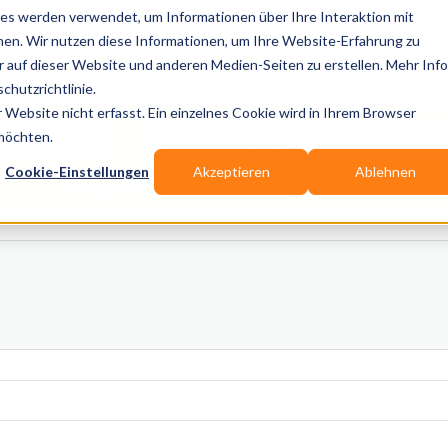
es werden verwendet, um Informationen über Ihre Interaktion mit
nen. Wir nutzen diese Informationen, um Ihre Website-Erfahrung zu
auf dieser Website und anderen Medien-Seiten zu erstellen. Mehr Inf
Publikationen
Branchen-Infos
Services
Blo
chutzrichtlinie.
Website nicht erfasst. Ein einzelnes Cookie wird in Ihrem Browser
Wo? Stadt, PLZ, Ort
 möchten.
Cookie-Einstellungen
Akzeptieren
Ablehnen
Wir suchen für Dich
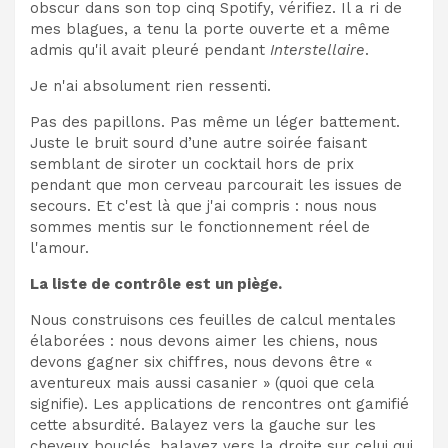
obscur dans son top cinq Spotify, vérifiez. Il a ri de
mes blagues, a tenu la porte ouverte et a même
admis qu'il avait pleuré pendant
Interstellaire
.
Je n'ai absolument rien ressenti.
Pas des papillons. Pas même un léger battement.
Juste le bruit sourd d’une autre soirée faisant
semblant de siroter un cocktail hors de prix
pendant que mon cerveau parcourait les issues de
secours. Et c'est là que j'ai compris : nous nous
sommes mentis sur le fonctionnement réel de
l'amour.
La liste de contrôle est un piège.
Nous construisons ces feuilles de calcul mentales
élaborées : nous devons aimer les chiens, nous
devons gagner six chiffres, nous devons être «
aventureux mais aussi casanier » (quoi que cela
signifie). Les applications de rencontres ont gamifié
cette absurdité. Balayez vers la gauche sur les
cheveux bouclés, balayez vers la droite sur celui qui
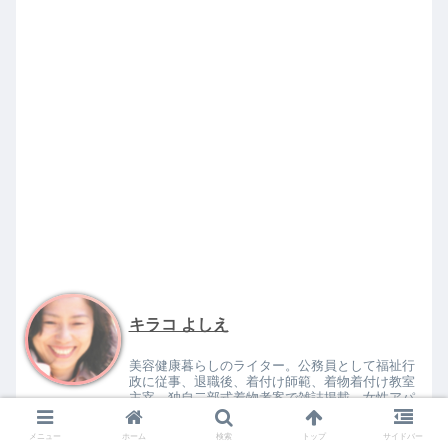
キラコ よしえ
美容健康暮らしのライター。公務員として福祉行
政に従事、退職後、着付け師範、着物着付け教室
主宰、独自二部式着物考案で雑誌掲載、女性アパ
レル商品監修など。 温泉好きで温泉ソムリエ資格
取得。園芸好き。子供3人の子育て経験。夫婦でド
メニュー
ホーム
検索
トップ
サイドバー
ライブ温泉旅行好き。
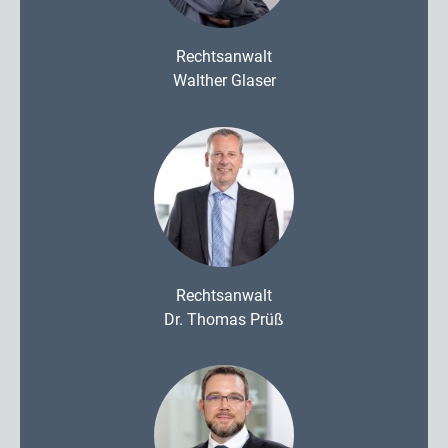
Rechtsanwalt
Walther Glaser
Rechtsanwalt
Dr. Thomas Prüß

******************************

Brief
Please state how many lines contain the word "Cookie", matching case, and give only the number.

Written answer
2